Reading passage
10XGenomics/enclone

Fix for barcode reuse?

Opened this issue · 2 comments

Dear developers,

I wanted to use your tool enclone on 2 bcr files from 1 donor, before and after treatment.
However, I get following message:

Significant barcode reuse detected.  If at least 25% of the barcodes in one dataset
are present in another dataset, is is likely that two datasets arising from the
same library were included as input to enclone.  Since this would normally occur
only by accident, enclone exits.  If you wish to override this behavior,
please rerun with the argument ACCEPT_REUSE.

Here are the instances of reuse that were observed:

bcrPBMC_JUQ064_hg19, bcrPBMC_JUQ065_hg19 ==> 245 of 972, 829 barcodes (29.6%)

The barcodes don't have a prefix or suffix, so it's only normal that some are present in both.
Is there an argument I can set that adds a string to the barcode using the META csv file?

Thanks in advance,
Aurelie

nh3 commented

Hello,

I encountered the same warning but under a different experiment design. We used cell-hashing to pool different donors and demultiplexed the data according to https://www.10xgenomics.com/resources/analysis-guides/demultiplexing-and-analyzing-5%E2%80%99-immune-profiling-libraries-pooled-with-hashtags . Then, when running enclone across each demultiplexed sample's cellranger-multi outputs using the "p1;p2;p3" notion, it complains "Significant barcode reuse detected". It appears that "all_contig_annotations.json" generated from demultiplexed samples contain the same set of contigs only differ in the is_cell/is_gex_cell/is_asm_cell fields, and enclone seems to ignore those. Is it valid to filter down to cell-only contigs and supply those to enclone?

Many thanks!

To do
(a) According to the issue thread, what share of one dataset's barcodes must appear in another before enclone reports significant barcode reuse?
(b) Write out everything in the issue thread from "nh3 commented" down to "those to enclone?".
(c) Condense the paragraph of the issue thread that begins "I encountered the same warning" into a bulleted list that keeps its main facts.
The rows that come next play no part in this exercise.

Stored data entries
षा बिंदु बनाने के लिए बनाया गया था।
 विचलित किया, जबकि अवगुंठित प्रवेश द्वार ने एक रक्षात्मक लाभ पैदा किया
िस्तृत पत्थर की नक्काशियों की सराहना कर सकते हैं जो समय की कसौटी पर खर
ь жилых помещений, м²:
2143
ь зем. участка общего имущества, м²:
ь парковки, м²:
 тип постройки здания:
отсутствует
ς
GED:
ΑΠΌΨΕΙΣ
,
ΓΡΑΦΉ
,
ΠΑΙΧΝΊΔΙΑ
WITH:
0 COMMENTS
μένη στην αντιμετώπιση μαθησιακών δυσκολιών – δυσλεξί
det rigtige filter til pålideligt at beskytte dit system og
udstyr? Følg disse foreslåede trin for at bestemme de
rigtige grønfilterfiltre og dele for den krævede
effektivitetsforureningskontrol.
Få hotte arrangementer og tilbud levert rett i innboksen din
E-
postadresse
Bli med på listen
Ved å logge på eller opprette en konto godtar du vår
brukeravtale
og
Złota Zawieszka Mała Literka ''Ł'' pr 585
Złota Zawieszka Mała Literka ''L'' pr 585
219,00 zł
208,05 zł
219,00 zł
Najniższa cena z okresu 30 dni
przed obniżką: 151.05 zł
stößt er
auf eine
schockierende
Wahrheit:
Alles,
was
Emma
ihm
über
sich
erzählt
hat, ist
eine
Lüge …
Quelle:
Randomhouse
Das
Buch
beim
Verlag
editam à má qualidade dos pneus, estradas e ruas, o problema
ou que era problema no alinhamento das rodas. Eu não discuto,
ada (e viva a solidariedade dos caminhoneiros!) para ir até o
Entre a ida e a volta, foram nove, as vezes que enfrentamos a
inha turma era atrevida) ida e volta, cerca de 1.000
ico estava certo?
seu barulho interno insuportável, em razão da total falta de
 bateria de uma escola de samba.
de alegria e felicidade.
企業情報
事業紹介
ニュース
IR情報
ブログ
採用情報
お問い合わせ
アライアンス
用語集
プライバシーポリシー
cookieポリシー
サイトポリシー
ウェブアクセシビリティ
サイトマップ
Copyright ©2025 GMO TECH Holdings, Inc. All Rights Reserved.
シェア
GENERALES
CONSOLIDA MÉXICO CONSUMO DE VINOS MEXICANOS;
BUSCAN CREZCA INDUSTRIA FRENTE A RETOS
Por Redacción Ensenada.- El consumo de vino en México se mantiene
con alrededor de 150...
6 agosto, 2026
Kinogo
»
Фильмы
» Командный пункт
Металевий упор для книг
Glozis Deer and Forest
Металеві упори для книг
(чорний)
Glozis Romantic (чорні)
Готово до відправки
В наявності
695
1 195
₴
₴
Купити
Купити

Results
(a) At least 25%.

(b)
nh3 commented

Hello,

I encountered the same warning but under a different experiment design. We used cell-hashing to pool different donors and demultiplexed the data according to https://www.10xgenomics.com/resources/analysis-guides/demultiplexing-and-analyzing-5%E2%80%99-immune-profiling-libraries-pooled-with-hashtags . Then, when running enclone across each demultiplexed sample's cellranger-multi outputs using the "p1;p2;p3" notion, it complains "Significant barcode reuse detected". It appears that "all_contig_annotations.json" generated from demultiplexed samples contain the same set of contigs only differ in the is_cell/is_gex_cell/is_asm_cell fields, and enclone seems to ignore those. Is it valid to filter down to cell-only contigs and supply those to enclone?

(c)
- The commenter saw the same warning under a different experiment design.
- Cell-hashing was used to pool different donors, and the data were demultiplexed following a 10x Genomics analysis guide.
- Running enclone across each demultiplexed sample's cellranger-multi outputs with the "p1;p2;p3" notation gave "Significant barcode reuse detected".
- The "all_contig_annotations.json" files from the demultiplexed samples seem to contain the same contigs, differing only in the is_cell/is_gex_cell/is_asm_cell fields.
- enclone appears to ignore those fields.
- The commenter asks whether it is valid to filter down to cell-only contigs and give those to enclone.